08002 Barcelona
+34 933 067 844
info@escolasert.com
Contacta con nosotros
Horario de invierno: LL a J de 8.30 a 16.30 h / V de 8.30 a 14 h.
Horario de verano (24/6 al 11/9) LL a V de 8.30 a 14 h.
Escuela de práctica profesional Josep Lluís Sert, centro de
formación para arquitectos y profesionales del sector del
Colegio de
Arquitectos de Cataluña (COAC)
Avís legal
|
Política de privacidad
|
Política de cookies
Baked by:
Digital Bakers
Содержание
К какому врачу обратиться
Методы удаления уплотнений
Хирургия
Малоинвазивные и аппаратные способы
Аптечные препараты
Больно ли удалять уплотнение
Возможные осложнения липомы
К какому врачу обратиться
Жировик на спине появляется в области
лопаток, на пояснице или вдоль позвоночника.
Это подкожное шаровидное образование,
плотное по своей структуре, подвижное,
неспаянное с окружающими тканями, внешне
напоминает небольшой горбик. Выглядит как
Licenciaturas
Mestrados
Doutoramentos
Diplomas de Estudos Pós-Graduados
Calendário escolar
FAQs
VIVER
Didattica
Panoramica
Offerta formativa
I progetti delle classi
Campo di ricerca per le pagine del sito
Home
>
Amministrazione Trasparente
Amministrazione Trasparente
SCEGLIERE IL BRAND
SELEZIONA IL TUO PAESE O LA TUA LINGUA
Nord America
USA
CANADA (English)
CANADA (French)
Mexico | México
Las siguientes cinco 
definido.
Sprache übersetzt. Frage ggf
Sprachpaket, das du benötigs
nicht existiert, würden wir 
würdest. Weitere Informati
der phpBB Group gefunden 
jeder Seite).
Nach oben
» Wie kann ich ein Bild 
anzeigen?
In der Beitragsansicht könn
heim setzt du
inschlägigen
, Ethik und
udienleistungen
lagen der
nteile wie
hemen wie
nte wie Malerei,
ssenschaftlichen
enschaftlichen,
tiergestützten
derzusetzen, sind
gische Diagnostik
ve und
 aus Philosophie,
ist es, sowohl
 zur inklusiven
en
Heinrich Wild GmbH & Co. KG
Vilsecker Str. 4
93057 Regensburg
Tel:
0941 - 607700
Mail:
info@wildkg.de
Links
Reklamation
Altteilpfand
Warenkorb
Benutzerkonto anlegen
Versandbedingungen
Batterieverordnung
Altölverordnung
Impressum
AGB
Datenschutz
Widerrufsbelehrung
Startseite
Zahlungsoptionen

------------------------------------------------------------

YOUR ASSIGNMENT - Exactly the lines from the one with "Reklamation" through the final line of the entries are to be returned, both ends included.

EXERCISE SOLUTION -
Reklamation
Altteilpfand
Warenkorb
Benutzerkonto anlegen
Versandbedingungen
Batterieverordnung
Altölverordnung
Impressum
AGB
Datenschutz
Widerrufsbelehrung
Startseite
Zahlungsoptionen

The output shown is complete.